QUEBRADEIRA NA VEREDA GRANDE
Ao tratar sobre a situação nos presídios, em entrevista à TV Cidade Verde, o secretário de Justiça Daniel Oliveira disse que vai cobrar do sindicato dos agentes os valores a serem gastos com os reparos na penitenciária de Vereda Grande, em Floriano. Lá os presos quebraram paredes, arrancaram grades das celas, e removeram tijolos e barras de ferros, que foram usadas contra os agentes durante motim.

“Não vou aceitar que o governador e o Estado tirem dinheiro de escola, tire mdinheiro de hospital, para pagar o prejuízo deste motim”, disse Daniel, completando que o distúrbio nas unidades vem sendo provocado por uma “organização” que atua “de forma paralela ao Estado”. Ele estima que os gastos possam chegar a 1 milhão de reais.

Já o sindicato dos agentes informou ao 180graus que os reparos na unidade já foram feitos, usando apenas “10 sacos de cimento e uma carrada de areia”. José Roberto, presidente do Sinpoljuspi, diz que se de fato esse valor mencionado pelo secretário for repassado, com a justificativa de reparos, é preciso analisar se não se trata de tentativa de burlar a Lei de Licitações.

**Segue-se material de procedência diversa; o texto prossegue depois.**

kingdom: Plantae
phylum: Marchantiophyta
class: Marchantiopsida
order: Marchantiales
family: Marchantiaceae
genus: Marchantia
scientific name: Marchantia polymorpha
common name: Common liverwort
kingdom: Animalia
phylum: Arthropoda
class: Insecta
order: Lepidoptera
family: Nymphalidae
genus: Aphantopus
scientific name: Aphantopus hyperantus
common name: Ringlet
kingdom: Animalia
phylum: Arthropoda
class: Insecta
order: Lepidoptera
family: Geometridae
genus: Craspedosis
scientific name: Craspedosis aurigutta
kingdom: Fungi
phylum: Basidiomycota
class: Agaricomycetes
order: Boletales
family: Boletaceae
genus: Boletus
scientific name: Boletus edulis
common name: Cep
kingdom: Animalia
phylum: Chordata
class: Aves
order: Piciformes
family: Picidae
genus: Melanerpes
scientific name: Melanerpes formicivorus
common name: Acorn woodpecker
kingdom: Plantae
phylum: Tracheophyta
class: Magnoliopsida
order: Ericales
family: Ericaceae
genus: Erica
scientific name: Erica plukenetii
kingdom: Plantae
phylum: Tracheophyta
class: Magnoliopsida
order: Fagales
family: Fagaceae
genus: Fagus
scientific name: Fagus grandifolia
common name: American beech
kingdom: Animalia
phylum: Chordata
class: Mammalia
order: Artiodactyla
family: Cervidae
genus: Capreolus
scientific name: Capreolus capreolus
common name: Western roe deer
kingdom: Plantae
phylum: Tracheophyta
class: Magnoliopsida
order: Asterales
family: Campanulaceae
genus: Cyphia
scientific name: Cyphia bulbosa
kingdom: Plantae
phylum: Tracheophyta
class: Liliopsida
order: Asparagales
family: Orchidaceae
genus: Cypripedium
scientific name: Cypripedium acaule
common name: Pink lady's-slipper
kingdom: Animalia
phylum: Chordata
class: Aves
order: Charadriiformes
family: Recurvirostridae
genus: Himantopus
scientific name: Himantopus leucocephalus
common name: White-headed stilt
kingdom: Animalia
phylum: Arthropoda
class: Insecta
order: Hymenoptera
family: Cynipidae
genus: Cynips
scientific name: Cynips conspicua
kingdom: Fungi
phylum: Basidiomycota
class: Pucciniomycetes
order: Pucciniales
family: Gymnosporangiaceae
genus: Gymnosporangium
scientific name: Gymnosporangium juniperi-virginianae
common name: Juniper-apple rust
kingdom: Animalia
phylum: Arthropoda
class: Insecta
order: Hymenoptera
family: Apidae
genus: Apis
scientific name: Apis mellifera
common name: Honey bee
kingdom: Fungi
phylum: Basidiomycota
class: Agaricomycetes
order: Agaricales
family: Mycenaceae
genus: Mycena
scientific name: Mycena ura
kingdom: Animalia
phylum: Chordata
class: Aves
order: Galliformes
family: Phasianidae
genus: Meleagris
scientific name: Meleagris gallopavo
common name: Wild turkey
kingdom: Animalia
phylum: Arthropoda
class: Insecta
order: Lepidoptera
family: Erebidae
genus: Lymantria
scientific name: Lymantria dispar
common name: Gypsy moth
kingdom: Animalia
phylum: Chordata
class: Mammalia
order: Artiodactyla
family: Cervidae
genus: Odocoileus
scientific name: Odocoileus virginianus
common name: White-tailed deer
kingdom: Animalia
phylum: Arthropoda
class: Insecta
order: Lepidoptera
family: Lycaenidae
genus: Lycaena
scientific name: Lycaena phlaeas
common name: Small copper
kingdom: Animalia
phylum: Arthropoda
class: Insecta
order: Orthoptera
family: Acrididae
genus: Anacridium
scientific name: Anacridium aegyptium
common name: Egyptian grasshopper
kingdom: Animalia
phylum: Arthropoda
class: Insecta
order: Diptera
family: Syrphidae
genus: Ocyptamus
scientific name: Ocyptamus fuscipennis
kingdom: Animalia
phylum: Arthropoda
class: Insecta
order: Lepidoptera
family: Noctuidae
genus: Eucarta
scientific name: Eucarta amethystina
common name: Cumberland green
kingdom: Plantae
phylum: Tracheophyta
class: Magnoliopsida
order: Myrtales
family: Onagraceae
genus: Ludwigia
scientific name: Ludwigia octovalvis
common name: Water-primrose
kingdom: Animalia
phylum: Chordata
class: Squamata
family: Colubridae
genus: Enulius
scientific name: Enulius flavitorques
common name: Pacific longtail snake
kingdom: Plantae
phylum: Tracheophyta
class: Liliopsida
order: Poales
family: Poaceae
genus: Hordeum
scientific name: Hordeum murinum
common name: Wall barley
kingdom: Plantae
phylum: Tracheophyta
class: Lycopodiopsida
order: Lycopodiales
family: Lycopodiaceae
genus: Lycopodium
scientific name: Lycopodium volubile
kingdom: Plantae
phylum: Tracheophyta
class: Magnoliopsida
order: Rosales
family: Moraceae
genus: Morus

Respondeu ainda que, se o secretário irá acionar o sindicato pelos gastos, os agentes pretendem também entrar com uma ação, cobrando e imputando ao gestor a responsabilidade pelas dezenas de mortes ocorridas nas unidades prisionais do Piauí, em sua gestão.

AÇÃO DA POLÍCIA MILITAR
Daniel Oliveira disse ainda à TV que irá continuar cumprindo seu dever institucional, que é de manter preso dentro da prisão. E joga para o comando de greve a responsabilidade pelo aumento no nível de instabilidade nas penitenciárias. Sem receio, confirma que para garantir o “império da Lei, da ordem e da disciplina”, fará sim o uso progressivo da força.